I feel enlivened by this conference as I see more of the programs. I am also grateful for the internet making the conference available as well as providing the capability to review a presentation.
Patricia Churchland suggested that we do not find the traditional distinction of ‘ought’ and ‘is’ in every day interactions. She told of ethical behavior in other animals, as well as the role of neurotransmitters in influencing behavior. Susan Neiman gave a more traditional take on ought/is, supporting the role of reason in ethical deliberation, among other things using the example of Sodom and Gomorrah: Abraham appeals to reason in order get God to agree not to destroy the cities if a few righteous people could be shown to reside there.

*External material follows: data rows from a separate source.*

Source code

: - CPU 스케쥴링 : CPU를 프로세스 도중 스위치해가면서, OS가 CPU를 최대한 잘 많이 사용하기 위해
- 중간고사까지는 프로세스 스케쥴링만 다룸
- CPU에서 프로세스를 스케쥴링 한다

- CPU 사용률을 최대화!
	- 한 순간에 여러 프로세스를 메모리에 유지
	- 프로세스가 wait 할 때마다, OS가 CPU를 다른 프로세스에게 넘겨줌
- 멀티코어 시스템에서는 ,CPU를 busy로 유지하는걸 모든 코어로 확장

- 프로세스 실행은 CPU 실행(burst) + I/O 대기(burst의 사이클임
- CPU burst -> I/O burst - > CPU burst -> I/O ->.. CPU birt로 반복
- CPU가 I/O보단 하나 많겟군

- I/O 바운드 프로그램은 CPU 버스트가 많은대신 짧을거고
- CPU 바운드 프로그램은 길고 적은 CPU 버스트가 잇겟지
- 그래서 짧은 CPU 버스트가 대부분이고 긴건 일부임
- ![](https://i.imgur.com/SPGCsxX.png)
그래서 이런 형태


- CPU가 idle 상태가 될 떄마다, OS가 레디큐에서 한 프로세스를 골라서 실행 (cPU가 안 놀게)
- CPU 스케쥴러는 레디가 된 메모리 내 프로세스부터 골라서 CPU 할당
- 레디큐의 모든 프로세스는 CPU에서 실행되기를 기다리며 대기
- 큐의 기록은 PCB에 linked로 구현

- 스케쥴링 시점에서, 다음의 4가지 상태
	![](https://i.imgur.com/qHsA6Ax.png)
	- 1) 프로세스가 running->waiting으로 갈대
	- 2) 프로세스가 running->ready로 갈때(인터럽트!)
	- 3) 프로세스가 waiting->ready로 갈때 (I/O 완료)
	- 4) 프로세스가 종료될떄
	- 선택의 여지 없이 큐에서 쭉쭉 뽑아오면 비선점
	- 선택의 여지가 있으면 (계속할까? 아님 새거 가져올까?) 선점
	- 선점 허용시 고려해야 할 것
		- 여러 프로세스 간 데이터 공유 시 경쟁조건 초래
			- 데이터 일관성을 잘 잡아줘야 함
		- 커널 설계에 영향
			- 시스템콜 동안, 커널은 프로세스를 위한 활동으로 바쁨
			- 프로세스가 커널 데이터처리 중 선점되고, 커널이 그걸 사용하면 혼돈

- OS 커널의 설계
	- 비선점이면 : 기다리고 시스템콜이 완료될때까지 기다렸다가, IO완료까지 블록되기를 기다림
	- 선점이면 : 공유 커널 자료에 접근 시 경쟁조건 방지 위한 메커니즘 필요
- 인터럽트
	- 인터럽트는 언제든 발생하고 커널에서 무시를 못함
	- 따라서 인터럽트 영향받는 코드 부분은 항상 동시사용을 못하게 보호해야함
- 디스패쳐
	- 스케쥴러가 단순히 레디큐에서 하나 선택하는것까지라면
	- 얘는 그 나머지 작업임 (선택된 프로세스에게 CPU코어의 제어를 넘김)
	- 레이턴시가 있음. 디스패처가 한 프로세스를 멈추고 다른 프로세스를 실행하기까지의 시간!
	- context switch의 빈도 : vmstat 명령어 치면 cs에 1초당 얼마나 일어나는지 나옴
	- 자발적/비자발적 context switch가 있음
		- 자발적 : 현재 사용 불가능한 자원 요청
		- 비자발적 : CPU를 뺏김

Elizabeth Loftus summarized the research on false memories (interestingly, less than 50% of people are susceptible to having false memories implanted) and Mahzarin Banaji provided an eye-opening demonstration of the role of bias.
One lesson is that in spite of our susceptibility to misperception ( think optical illusion), to misremember, to be subject to inborn behavior and neurochemical influences; our perceptions, memories and responses to our environment and the people around us do serve us well in the main (I think Ramachandran made a point along those lines in his presentation). Further, our ability to reflect on our mistakes, and the factors influencing our perceptions and responses, allows us to free ourselves, at least in part, of these constraints.

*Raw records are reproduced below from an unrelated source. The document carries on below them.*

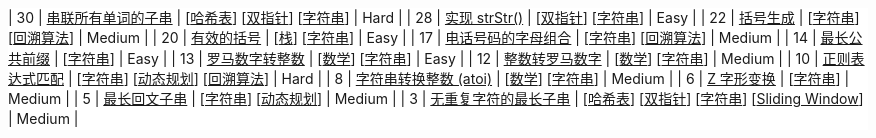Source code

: | 30 | [串联所有单词的子串](https://github.com/tonymontaro/leetcode-hints/tree/master/problems/substring-with-concatenation-of-all-words) | [[哈希表](https://github.com/tonymontaro/leetcode-hints/tree/master/tag/hash-table/README.md)] [[双指针](https://github.com/tonymontaro/leetcode-hints/tree/master/tag/two-pointers/README.md)] [[字符串](https://github.com/tonymontaro/leetcode-hints/tree/master/tag/string/README.md)]  | Hard |
| 28 | [实现 strStr()](https://github.com/tonymontaro/leetcode-hints/tree/master/problems/implement-strstr) | [[双指针](https://github.com/tonymontaro/leetcode-hints/tree/master/tag/two-pointers/README.md)] [[字符串](https://github.com/tonymontaro/leetcode-hints/tree/master/tag/string/README.md)]  | Easy |
| 22 | [括号生成](https://github.com/tonymontaro/leetcode-hints/tree/master/problems/generate-parentheses) | [[字符串](https://github.com/tonymontaro/leetcode-hints/tree/master/tag/string/README.md)] [[回溯算法](https://github.com/tonymontaro/leetcode-hints/tree/master/tag/backtracking/README.md)]  | Medium |
| 20 | [有效的括号](https://github.com/tonymontaro/leetcode-hints/tree/master/problems/valid-parentheses) | [[栈](https://github.com/tonymontaro/leetcode-hints/tree/master/tag/stack/README.md)] [[字符串](https://github.com/tonymontaro/leetcode-hints/tree/master/tag/string/README.md)]  | Easy |
| 17 | [电话号码的字母组合](https://github.com/tonymontaro/leetcode-hints/tree/master/problems/letter-combinations-of-a-phone-number) | [[字符串](https://github.com/tonymontaro/leetcode-hints/tree/master/tag/string/README.md)] [[回溯算法](https://github.com/tonymontaro/leetcode-hints/tree/master/tag/backtracking/README.md)]  | Medium |
| 14 | [最长公共前缀](https://github.com/tonymontaro/leetcode-hints/tree/master/problems/longest-common-prefix) | [[字符串](https://github.com/tonymontaro/leetcode-hints/tree/master/tag/string/README.md)]  | Easy |
| 13 | [罗马数字转整数](https://github.com/tonymontaro/leetcode-hints/tree/master/problems/roman-to-integer) | [[数学](https://github.com/tonymontaro/leetcode-hints/tree/master/tag/math/README.md)] [[字符串](https://github.com/tonymontaro/leetcode-hints/tree/master/tag/string/README.md)]  | Easy |
| 12 | [整数转罗马数字](https://github.com/tonymontaro/leetcode-hints/tree/master/problems/integer-to-roman) | [[数学](https://github.com/tonymontaro/leetcode-hints/tree/master/tag/math/README.md)] [[字符串](https://github.com/tonymontaro/leetcode-hints/tree/master/tag/string/README.md)]  | Medium |
| 10 | [正则表达式匹配](https://github.com/tonymontaro/leetcode-hints/tree/master/problems/regular-expression-matching) | [[字符串](https://github.com/tonymontaro/leetcode-hints/tree/master/tag/string/README.md)] [[动态规划](https://github.com/tonymontaro/leetcode-hints/tree/master/tag/dynamic-programming/README.md)] [[回溯算法](https://github.com/tonymontaro/leetcode-hints/tree/master/tag/backtracking/README.md)]  | Hard |
| 8 | [字符串转换整数 (atoi)](https://github.com/tonymontaro/leetcode-hints/tree/master/problems/string-to-integer-atoi) | [[数学](https://github.com/tonymontaro/leetcode-hints/tree/master/tag/math/README.md)] [[字符串](https://github.com/tonymontaro/leetcode-hints/tree/master/tag/string/README.md)]  | Medium |
| 6 | [Z 字形变换](https://github.com/tonymontaro/leetcode-hints/tree/master/problems/zigzag-conversion) | [[字符串](https://github.com/tonymontaro/leetcode-hints/tree/master/tag/string/README.md)]  | Medium |
| 5 | [最长回文子串](https://github.com/tonymontaro/leetcode-hints/tree/master/problems/longest-palindromic-substring) | [[字符串](https://github.com/tonymontaro/leetcode-hints/tree/master/tag/string/README.md)] [[动态规划](https://github.com/tonymontaro/leetcode-hints/tree/master/tag/dynamic-programming/README.md)]  | Medium |
| 3 | [无重复字符的最长子串](https://github.com/tonymontaro/leetcode-hints/tree/master/problems/longest-substring-without-repeating-characters) | [[哈希表](https://github.com/tonymontaro/leetcode-hints/tree/master/tag/hash-table/README.md)] [[双指针](https://github.com/tonymontaro/leetcode-hints/tree/master/tag/two-pointers/README.md)] [[字符串](https://github.com/tonymontaro/leetcode-hints/tree/master/tag/string/README.md)] [[Sliding Window](https://github.com/tonymontaro/leetcode-hints/tree/master/tag/sliding-window/README.md)]  | Medium |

There seems to be a fallacy by which we box ourselves in, one that I became aware of in the ‘Free Will’ thread on the Philosophy forum; a fallacy to which the arguments from determinism, for example, are prone: we become so attached to a concept that when it runs counter to our daily life, we reject daily life in favor of the concept. Plato did that when, arguing from instances that our senses can be fooled, he claimed that our senses are unreliable. Determinists, arguing from the principle that every action has a cause, claim that choice is an illusion, as every act or phenomenon has an antecedent cause, which itself is but one link in a causal chain.
[I do not mean to slight the contributions of Paul Davies who suggests a way of looking at the universe that does not depend on infinite regress or some first principle, Loyal Rue who presented an interesting model for the role of myth in culture, or Steven Nadler’s discussion of Spinoza (I must read his books, Nadler’s that is; I have read much of Spinoza, have found it hard going, perhaps I will try again with Nadler as my mentor).]
The Beyond Belief conference is a splendid opportunity to hear and see some brilliant, agile and learned minds sharing the fruits of modern research and thought, providing ideas for a comprehensive secular view of the world and human life.